How to disrupt service management and provisioning

John Bennett
John Bennett

I then put my vendor hat on and told John that it felt a little exciting and disruptive. But with those feelings come nerves. John settled my nerves quickly.

“It’s about vendors realising that we have the people that know what they are doing – with years of experience and understanding – of how we can put existing devices together using one simple method. We’ve done all the back office work and coded these applications together. And we’ve proved it globally by rolling phones out everywhere. You don’t have to have ten different processes per handset or vendor”.

I then touched on security concerns when introducing a new technology of process. With 99.999% SLA and 100% uptime, the stats should speak for themselves. John added:

“We’ve onboarded 15 different partners and they’ve all penetration tested for security processes many times. Everyone of them has signed off on it to make us live. None of them have ever come back with a security breach. We’ve tested the system to the point of breaking and gone to the nth degree to had network overlay security process that are more complex than some of our vendors are used to.

We sometimes go as far as advising vendors to what security processes they should be rolling out and adhering to. There have been occasions where we’ve realised our intellectual property out to them as a guide”

By futureproofing the security and support, Swoop Datacom ensures that vendors understand where Swoop Datacom is going but also where the industry is going.

John pointed out that this is particularly important in the self-service world.

“A lot of the time this is a self-service system. It’s not always delivered as a wrap-around services so there won’t always be someone that goes out and install the devices can maintain them. At the same time, we need to give vendors and users peace of mind that their handsets are backed up by the highest levels of security.

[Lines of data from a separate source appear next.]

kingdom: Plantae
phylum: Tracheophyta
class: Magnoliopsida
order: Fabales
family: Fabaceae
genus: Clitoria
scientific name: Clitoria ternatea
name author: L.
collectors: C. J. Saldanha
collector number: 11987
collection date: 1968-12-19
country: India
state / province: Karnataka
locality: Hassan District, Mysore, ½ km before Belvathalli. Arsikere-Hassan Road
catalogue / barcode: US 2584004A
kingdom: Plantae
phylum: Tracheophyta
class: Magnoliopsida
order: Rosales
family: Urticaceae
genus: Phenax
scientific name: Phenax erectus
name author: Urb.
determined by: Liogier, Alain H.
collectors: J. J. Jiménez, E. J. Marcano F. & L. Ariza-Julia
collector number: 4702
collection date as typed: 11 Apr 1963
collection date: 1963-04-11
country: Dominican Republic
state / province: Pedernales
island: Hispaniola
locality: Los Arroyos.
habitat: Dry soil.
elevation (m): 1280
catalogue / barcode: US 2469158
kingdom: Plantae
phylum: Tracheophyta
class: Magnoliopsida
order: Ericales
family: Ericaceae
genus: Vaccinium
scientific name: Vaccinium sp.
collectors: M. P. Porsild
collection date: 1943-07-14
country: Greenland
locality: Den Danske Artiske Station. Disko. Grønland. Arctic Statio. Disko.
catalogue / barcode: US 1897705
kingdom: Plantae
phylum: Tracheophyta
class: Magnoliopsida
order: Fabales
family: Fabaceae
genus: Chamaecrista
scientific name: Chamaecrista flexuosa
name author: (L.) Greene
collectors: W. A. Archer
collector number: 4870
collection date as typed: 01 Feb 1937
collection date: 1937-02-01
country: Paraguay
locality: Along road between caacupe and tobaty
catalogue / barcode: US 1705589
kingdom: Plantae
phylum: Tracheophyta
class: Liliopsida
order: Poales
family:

Everyone has different ideas around what security looks like. As a minimum, we enforce at least three strict policies that they have to follow:

  • Certificates on the devices
  • IP addresses
  • MAC addresses

We can validate these through different processes that are backed off to other back offices and staging arenas. We won’t talk to anything that doesn’t pass through our security processes. There’s no information that can leave our system if you haven’t passed through our processes.”

What does self-service and zero touch mean for provisioning jobs?

With my nerves truly settled around security in new, disruptive technologies, another alert rang in my head. Having worked in provisioning for six years, it suddenly sounded like my old role was being made redundant. A little like the introduction of artificial intelligence in the contact centre, John informed me this would make provisioning roles more productive and zero touch provisioning isn’t a threat.

“Someone still needs to setup the configs and profiles. We’ve just made this seamless. If the information is given to our distribution partner at the point of sale, our system generates the user account and password, assigns the phones to the user and select the call control platform to make sure it has the correct firmware. In theory, it’s a slick processing system”.

I then asked John what happens if I have a problem with my phone or batch of phones and haven’t touched it through the provisioning process.

Again, John eased my mind. There are usually two explanations if a device is down at the point of testing or go live.

“It’s either dead on arrival which is a pandemic failure. This is an RMA request and it goes back through the supply chain process. The second issue it could be is if the device isn’t connected to the provisioning server. Our system gives you status updates and helps you start troubleshooting where the issue lies”.

John’s constant satisfaction of my vendor oriented questions left me asking what more John can add. He left with a challenge to pose to vendors that aren’t using true zero touch provisioning today:

Come and see if it doesn’t do something that you need.